Can somebody help me? Here's a part of my code:
import requests
r = requests.get('https://www.example.com', verify=True)
keyword = r.text.find('loginfield')
print (keyword)
>>> 42136
42136 value basically means that string 'loginfield' exists on the response.text. But how do I extract specific strings from it?
Like for example I want to extract these exact strings:
<title>Some title here</title>
or this one:
<div id='bla...' #continues extracting of strings until it stops where I want it to stop extracting.
Anybody got an idea on how should I approach this problem?
Upvotes: 3
Views: 10428
Reputation: 52040
Please note that for HTML-page data extraction, you should take a look at a specialized library like Beautiful soup. Your program will be less fragile and more maintainable that way.
string.find
will return -1 if the string does not exists.
There is no string "loginfield" in the page you retrieved.
Once you have the correct index for your string, the returned value is the position of the first char of that string.

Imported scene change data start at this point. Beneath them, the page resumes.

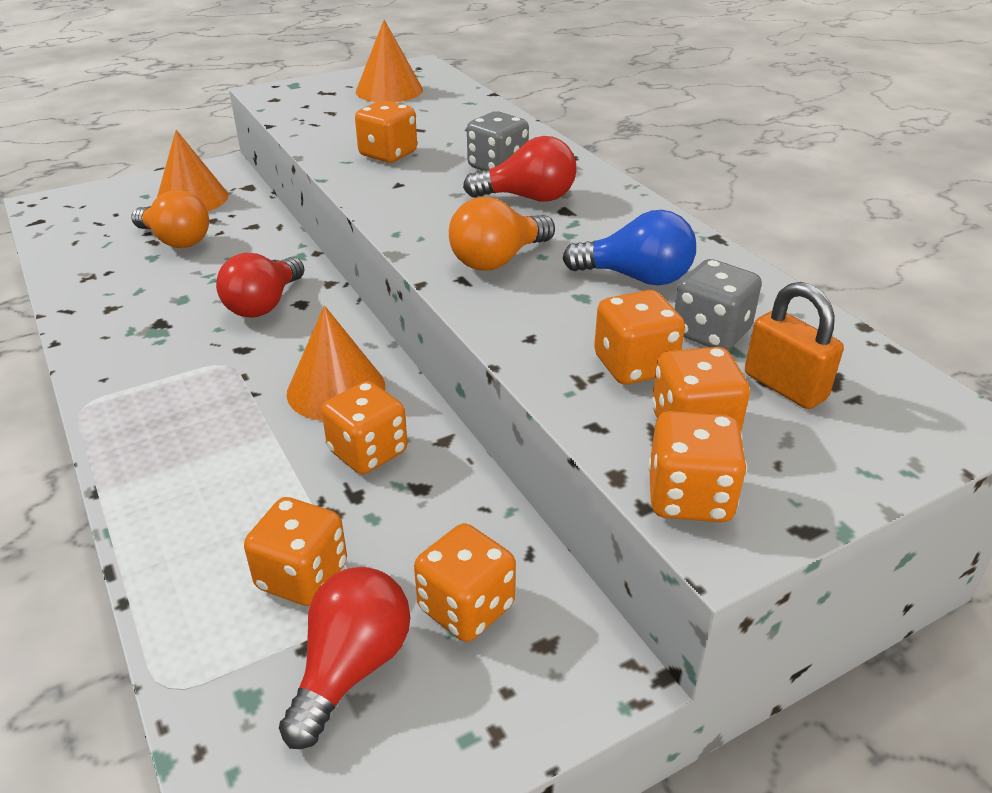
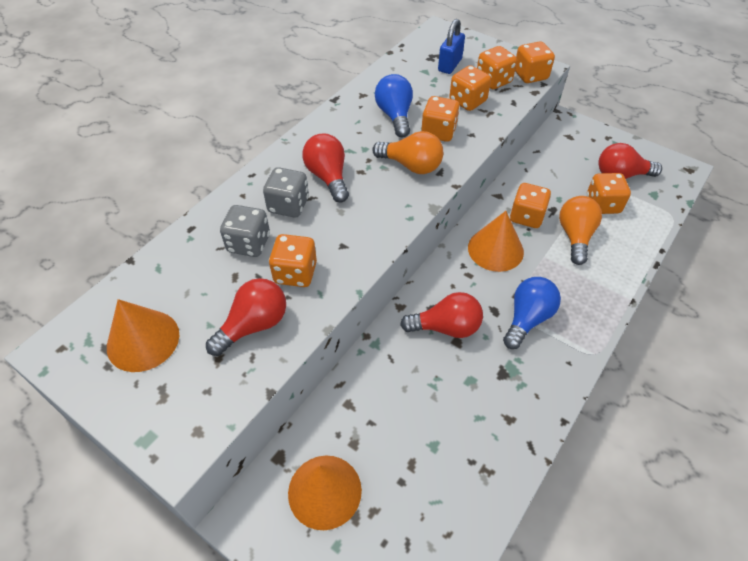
camera: 115 degrees left, 15 degrees up
(176, 240) = (401, 446): orange light bulb -> orange light bulb (575, 236)
(199, 371) = (527, 318): none -> blue light bulb
(347, 128) = (254, 325): none -> red light bulb
(466, 607) = (573, 158): orange dice -> orange dice (438, 132)
(711, 333) = (426, 87): grey dice -> grey dice (249, 244)
(785, 386) = (450, 65): orange padlock -> blue padlock

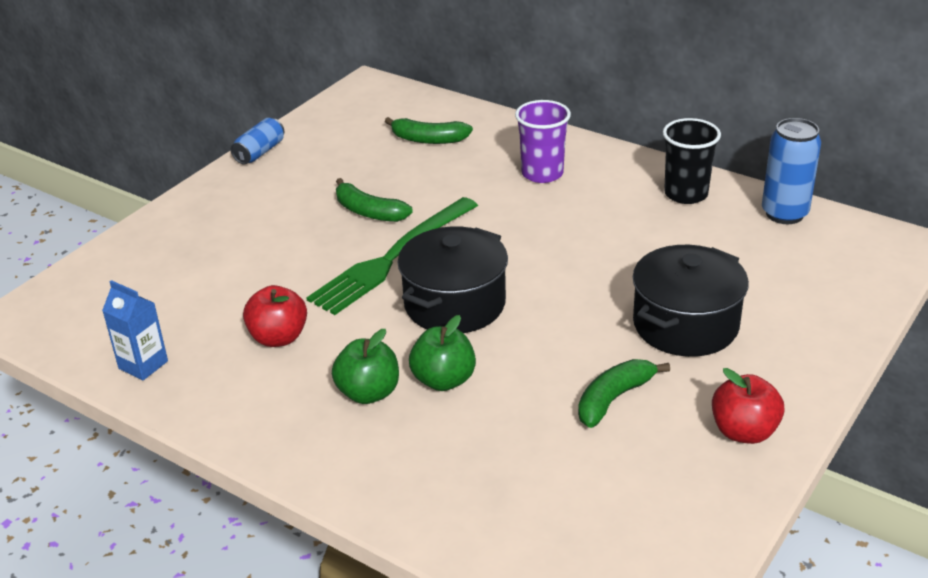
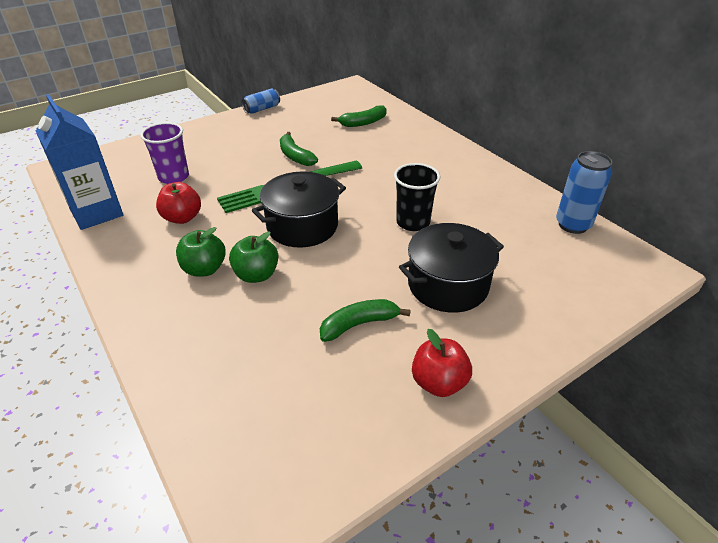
camera: 20 degrees right, 5 degrees up
(143, 365) = (97, 213): blue carton -> blue carton, size x1.82
(428, 139) = (363, 123): green banana -> green banana turned 60 degrees counterclockwise
(542, 173) = (419, 158): purple cup -> purple cup (173, 177)
(686, 194) = (507, 194): black cup -> black cup (413, 222)

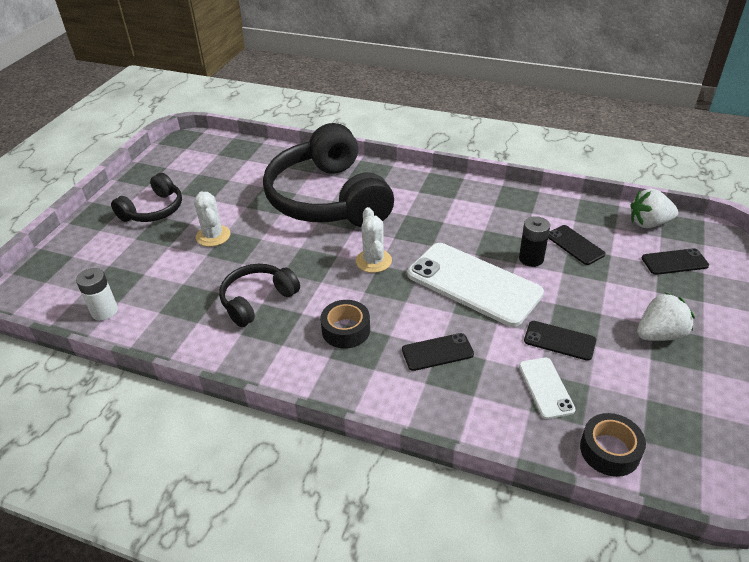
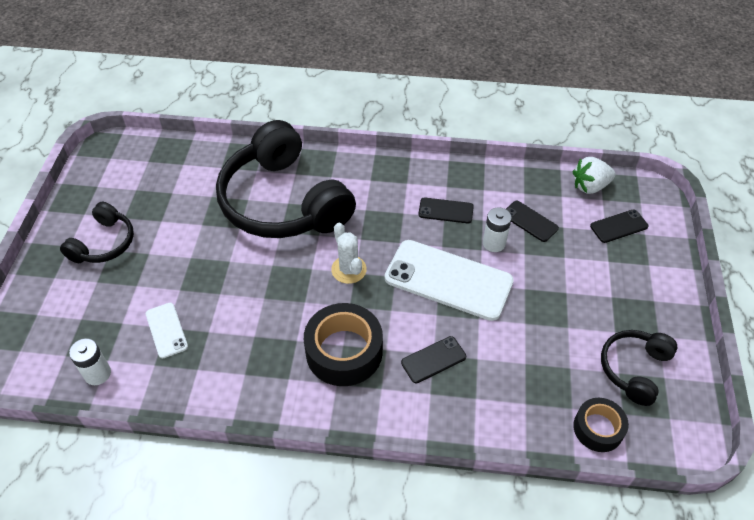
camera: 15 degrees left, 10 degrees up
(213, 236) = (179, 266): white cactus -> none
(257, 300) = (249, 334): black headphones -> black headphones (634, 369)
(346, 330) = (344, 351): black tape -> black tape, size x1.67
(531, 259) = (494, 243): black battery -> white battery
(545, 387) = (534, 378): white phone -> white phone (166, 330)
(559, 341) = (536, 328): black phone -> black phone (446, 211)
(659, 334) = (618, 306): white strawberry -> none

since you edited your question:
>>> r.text.find('loginfield')
42136
That means, the string "loginfield" starts at offset 42136 in the text. You could display say 200 chars starting at that position that way:
>>> print(r.text[42136:42136+200])
To find the various values you looking for, you have to figure out where there are relative to that position.
Upvotes: 0
Reputation: 60024
You can use BeautifulSoup
to parse HTML and get tags. Here's an example piece of code:
import requests
from bs4 import BeautifulSoup as BS
r = requests.get('https://www.example.com', verify=True)
soup = BS(r.text)
print(soup.find('title').text)
Should print:
Some title here
But depends on if it's the first title or not
Upvotes: 4